Though there are limits to what countries may do within their own territorial waters, the United Nations Convention on the Law of the Sea permits "necessary steps" to prevent the passage of ships that threaten their peace and security.

Japan believes this to include the use of weapons by its coast guard in response to an attack by foreign ships, based on its law permitting authorities to shoot in self-defense, or at a target caught committing a crime with a minimum sentence of three years in prison.

Direct shots fall within the range of actions permitted under Japanese laws regarding its coast guard and police "and are also permissible under international law," said Yoshihiko Yamada, a professor in the Department of Maritime Civilizations at Japan's Tokai University.

"But this won't necessarily discourage the activities of the China Coast Guard," and it can be difficult to identify a violent crime on the spot when no weapons are visible, Yamada said.

"First, the Japan Coast Guard Act needs to be amended to explicitly allow the coast guard to fire shots in warning and directly at vessels that ignore commands to stop, regardless of whether they are government vessels and regardless of whether they are armed," he said. "We need to be able to forcibly stop ships before they land on Japanese territory."

Japan could also bolster coordination between its coast guard and Self-Defense Forces, which are called to action when the coast guard has trouble handling a situation on its own. Coast Guard-style standards may apply to the SDF for firing on foreign vessels, Defense Minister Nobuo Kishi said Thursday.

"The Coast Guard has limited numbers and equipment, so it will need to work with the SDF," Yamada said. "It is important to create a framework where the Coast Guard and the SDF can tackle different responsibilities and respond flexibly to maritime security issues under the prime minister."

Chisako Masuo, an associate professor at Kyushu University's Graduate School of Social and Cultural Studies, also called for Japan to form a more comprehensive maritime strategy in response to Chinese incursions.

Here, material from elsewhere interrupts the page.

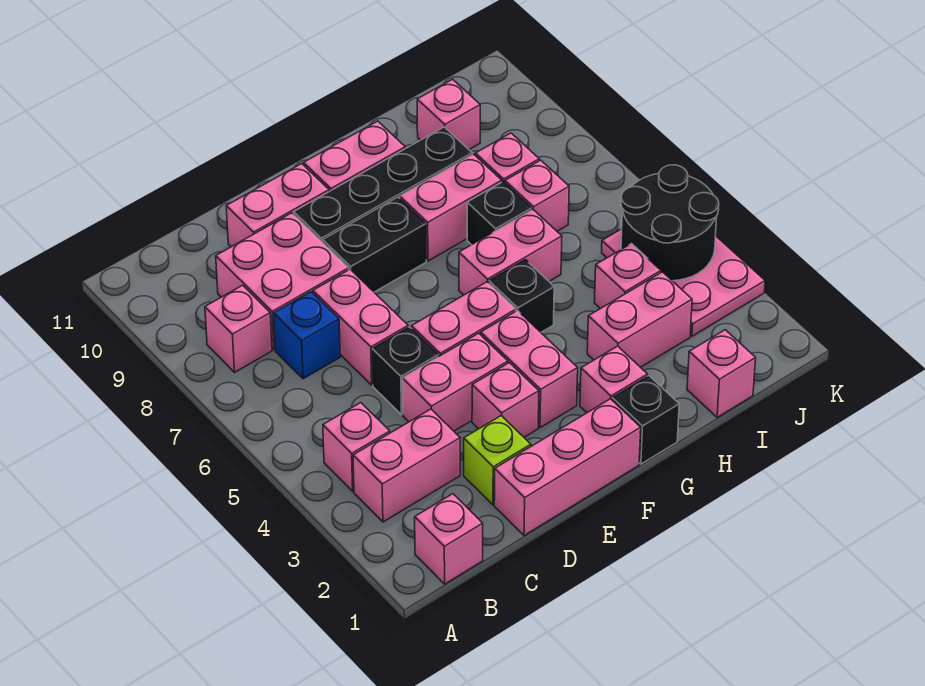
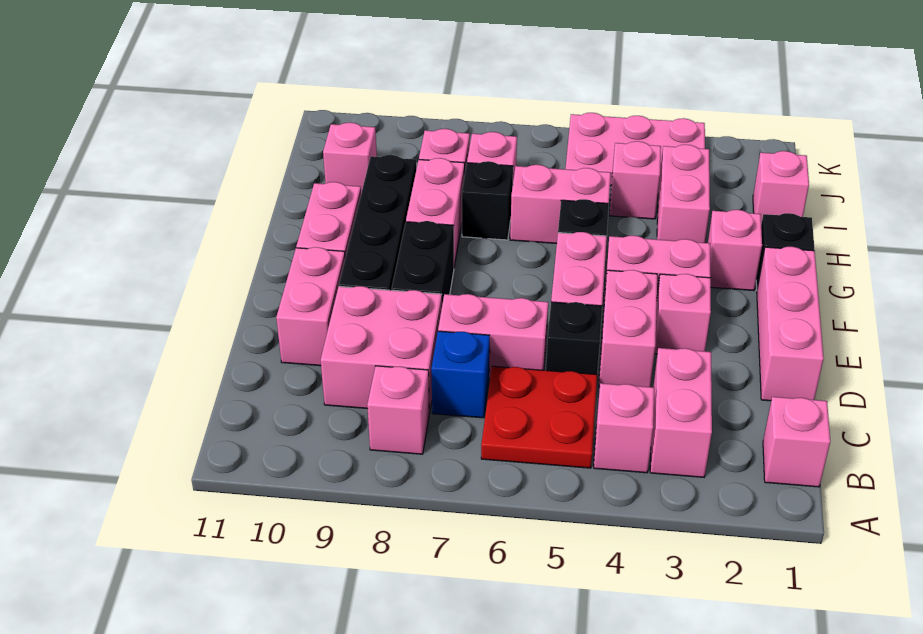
none -> red 2x2 plate [481,366,597,468]
lime 1x1 brick [464,416,531,505] -> none
pink 1x2 brick [459,210,562,295] -> pink 1x2 brick turned to [510,165,611,244]
black 2x2 round brick [621,165,719,281] -> none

"China has been integrating its military and civilian sectors and is now capable of issuing orders to individual fishing vessels," said Masuo, whose research interests include Sino-Japanese relations. "This means it could instruct a government ship or a fleet of fishing boats to attempt to land on the Senkakus, and Japan needs to go beyond ad hoc responses like firing on an individual vessel."

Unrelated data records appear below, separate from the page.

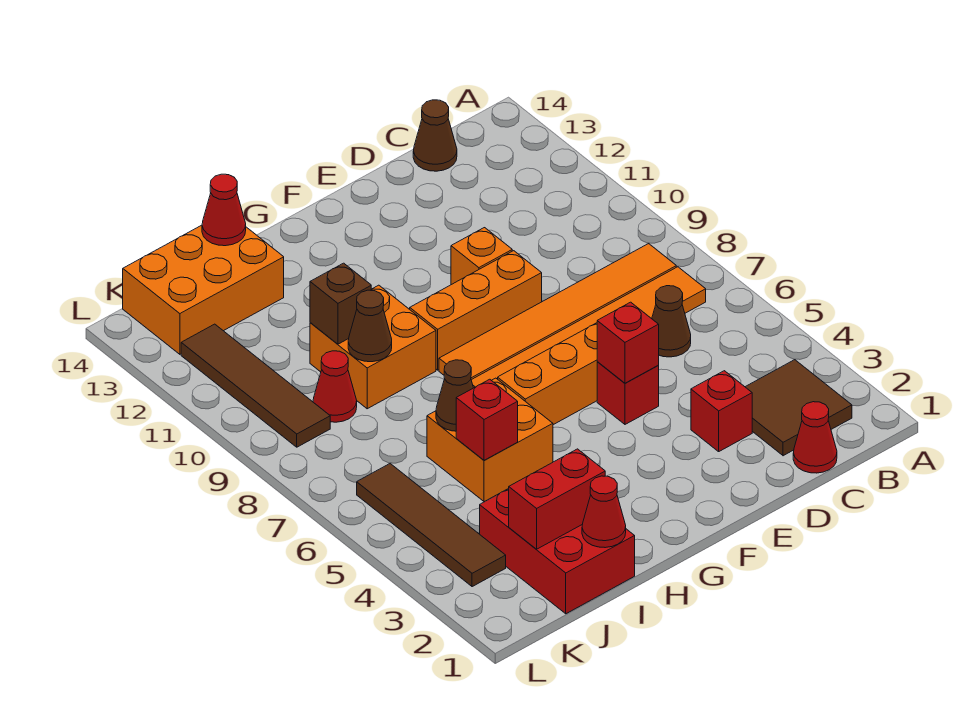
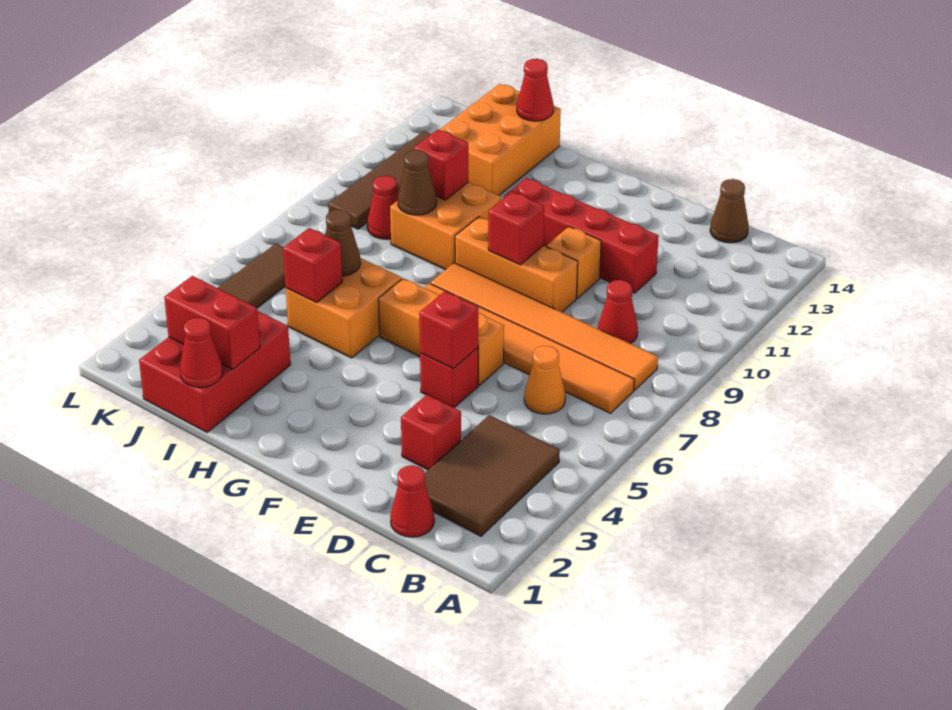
brown 2x2 tile [746,360,852,456] -> brown 2x3 tile [425,415,560,536]
brown 1x1 cone [652,286,691,357] -> orange 1x1 cone [524,346,566,414]
none -> red 1x1 cone [598,280,638,344]
none -> red 1x4 brick [504,178,659,293]
none -> red 1x1 brick [488,192,544,265]
brown 1x1 brick [310,263,371,344] -> red 1x1 brick [414,130,469,200]
orange 2x3 brick [123,225,284,354] -> orange 2x3 brick turned to [440,84,561,195]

The Japanese government "needs to seriously consider a scenario where the SDF needs to be deployed to defend the Senkakus," she said.

Still, certain responses by Japan could violate international law. The Japanese government plans to identify specific measures the Coast Guard and the SDF could use in response to maritime incursions under existing domestic and international laws, and when.

"Warning shots near a vessel that repeatedly ignores orders to stop are one thing," said Jun Tsuruta, a Meiji Gakuin University associate professor who specializes in International law, including the law of the sea. "But the use of weapons that could sink that ship is excessive and goes beyond what is accepted under international law."

"Law enforcement at sea is supposed to protect the maritime order," Tsuruta said. "There is a national security component to it, but that is secondary."

"We need to pursue an appropriate response to the maritime incidents around Japan depending on whether we see them as a violation of Japanese law under Japanese jurisdiction or an international issue," he said.

Regardless of the Japanese response, tensions over the Senkakus are not expected to subside anytime soon.

"The patrol and law enforcement activities by Chinese public service vessels in waters of the Diaoyu Islands are legitimate and lawful," China's Ministry of National Defense said Monday. Such activities "within the Chinese territorial waters are legitimate and undisputed, and will continue to be carried out normally," it said.

The next day, Japanese Foreign Minister Toshimitsu Motegi criticized such acts as violating international law.